Written on May 30, 2025

Technology leaders are facing mounting pressure to show results from the nearly three-year spotlight on generative AI, and adopting agents has the potential to bring ROI at a quicker pace.  

Business leaders are bulking up AI budgets with agentic capabilities — and their potential benefits — in mind, according to a PwC survey of 300-plus senior executives. More than one-quarter of respondents are planning for budget increases of at least 26% in the next 12 months. 

Nearly three-quarters of senior leaders believe the technology could give their company a significant competitive advantage in the coming year. Half of those surveyed said they believe AI agents will make their operating model unrecognizable in just two years.  

Early adopters are already experiencing measurable value. Two-thirds of executives said the technology has boosted productivity, and nearly 60% have saved costs. Other commonly cited benefits include faster decision-making, better customer experience and improved profitability.  

Companies that adopt agents will likely have mature data management practices and can lean on lessons learned from earlier iterations of machine learning and AI projects, according to Ilona Hansen, VP analyst at Gartner. 

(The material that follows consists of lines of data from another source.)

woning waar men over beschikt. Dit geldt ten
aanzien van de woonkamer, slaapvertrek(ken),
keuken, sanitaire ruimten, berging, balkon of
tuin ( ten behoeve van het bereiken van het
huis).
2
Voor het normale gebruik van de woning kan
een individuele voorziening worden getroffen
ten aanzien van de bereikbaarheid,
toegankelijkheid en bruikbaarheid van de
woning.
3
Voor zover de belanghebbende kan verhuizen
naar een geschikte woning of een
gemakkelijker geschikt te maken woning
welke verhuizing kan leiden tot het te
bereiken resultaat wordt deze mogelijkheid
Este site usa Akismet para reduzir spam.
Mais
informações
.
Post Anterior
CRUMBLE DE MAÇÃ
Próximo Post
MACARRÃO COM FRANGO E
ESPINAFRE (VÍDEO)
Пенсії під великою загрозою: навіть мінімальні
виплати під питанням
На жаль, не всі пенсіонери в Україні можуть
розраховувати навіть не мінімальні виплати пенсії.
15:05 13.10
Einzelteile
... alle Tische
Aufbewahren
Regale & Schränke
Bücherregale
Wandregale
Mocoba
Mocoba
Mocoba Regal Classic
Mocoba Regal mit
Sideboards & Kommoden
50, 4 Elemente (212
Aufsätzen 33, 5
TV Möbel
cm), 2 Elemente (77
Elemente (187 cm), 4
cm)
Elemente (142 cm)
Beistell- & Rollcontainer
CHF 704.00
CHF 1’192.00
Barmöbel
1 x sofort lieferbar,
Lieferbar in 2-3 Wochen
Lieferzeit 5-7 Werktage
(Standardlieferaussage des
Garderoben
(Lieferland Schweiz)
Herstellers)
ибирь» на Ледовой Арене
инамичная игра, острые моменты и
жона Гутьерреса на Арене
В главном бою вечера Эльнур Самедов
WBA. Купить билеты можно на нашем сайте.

“When you are at this level — because you have already gained some experiences with artificial intelligence, generative AI and you want agents now — it becomes a self-runner because what you had with generative is now enhanced with agentic,” Hansen said in a statement.  

More than half of companies are already using or plan to use agent-based tools in customer service; sales and marketing; and IT and cybersecurity, according to the PwC survey.  

Enterprises are running into roadblocks along the way, however. PwC survey takers pointed to cybersecurity concerns, implementation costs and adapting employee skills to new roles as some of agentic AI’s biggest challenges.